Cameco wants to be a part of that group.
Hryhoriw said the group has potential to move away from talks of tariffs or quotas toward tax incentives or subsidies to support the U.S. uranium industry, which would be good for Cameco.
"Cameco has been experiencing the same challenges — the current tough market — as the U.S. producers who petitioned for this investigation in the first place, so we certainly have some sympathy for the plight that they've expressed concern over," Hryhoriw said.
The working group will spend the next 90 days creating a report that's intended to look at the U.S's current state of domestic uranium production and possibly make recommendations to boost its production in that country.
Wider impact on Cameco's operations
Trump's announcement did not put an end to the indeterminate shutdowns for Key Lake and McArthur River that started in January of 2018. Cigar Lake is the only Canadian Cameco mine still in production.
The U.S. news is encouraging, but long-term supply contracts with acceptable rates of return are needed to even consider reopening those facilities and that's not the reality right now, Hryhoriw said.

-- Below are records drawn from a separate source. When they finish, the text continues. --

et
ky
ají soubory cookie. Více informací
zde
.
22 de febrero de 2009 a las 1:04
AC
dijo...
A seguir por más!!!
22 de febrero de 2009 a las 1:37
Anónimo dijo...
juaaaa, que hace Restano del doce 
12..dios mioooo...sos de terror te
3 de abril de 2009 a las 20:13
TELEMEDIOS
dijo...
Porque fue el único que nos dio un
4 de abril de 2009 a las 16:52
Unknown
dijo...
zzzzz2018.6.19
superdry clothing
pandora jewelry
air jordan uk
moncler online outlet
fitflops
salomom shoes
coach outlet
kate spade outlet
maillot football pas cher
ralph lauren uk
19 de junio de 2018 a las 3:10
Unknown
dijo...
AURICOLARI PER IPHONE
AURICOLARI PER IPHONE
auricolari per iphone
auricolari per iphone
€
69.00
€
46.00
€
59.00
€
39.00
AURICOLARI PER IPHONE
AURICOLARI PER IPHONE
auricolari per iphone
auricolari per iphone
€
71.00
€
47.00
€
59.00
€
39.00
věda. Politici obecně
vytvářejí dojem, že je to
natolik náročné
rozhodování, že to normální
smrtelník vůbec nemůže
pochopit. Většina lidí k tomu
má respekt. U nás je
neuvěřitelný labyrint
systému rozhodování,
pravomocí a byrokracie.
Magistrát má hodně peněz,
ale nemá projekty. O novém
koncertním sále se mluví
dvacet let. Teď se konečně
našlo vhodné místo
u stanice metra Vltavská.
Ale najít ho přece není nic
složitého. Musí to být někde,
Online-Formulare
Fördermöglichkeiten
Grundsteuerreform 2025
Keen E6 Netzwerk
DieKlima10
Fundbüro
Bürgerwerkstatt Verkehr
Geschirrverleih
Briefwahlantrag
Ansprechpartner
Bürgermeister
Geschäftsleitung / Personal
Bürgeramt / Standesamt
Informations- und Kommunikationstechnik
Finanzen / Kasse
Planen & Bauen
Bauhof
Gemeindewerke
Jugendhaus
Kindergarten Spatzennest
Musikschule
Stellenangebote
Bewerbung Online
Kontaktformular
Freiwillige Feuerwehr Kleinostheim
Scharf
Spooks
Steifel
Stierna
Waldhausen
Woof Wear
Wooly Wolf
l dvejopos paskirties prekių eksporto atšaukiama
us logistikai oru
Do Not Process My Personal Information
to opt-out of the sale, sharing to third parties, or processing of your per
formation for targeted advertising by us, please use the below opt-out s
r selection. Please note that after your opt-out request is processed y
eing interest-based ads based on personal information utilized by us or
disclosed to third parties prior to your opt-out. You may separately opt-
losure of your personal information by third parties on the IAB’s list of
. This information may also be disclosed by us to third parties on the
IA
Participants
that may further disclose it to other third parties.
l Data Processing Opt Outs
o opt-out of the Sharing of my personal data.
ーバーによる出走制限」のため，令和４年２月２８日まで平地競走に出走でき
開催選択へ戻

The decision may bring some stability back to long-term contracts with U.S. utility providers at nuclear power plants that have been in 'wait and see' mode for the past year, he said.
"They were reluctant to lock into long-term contracts while this investigation was ongoing," Hryhoriw said.
"We're hopeful that we may see an increase in contracting activity with some of the uncertainty lifted in this particular case but it's too early to say."
Over the past year, Cameco has been joined by federal, provincial and embassy leaders in diplomatic missions to steer the U.S. away from restrictions on uranium imports, most recently on June 20 when Prime Minister Justin Trudeau met with Trump.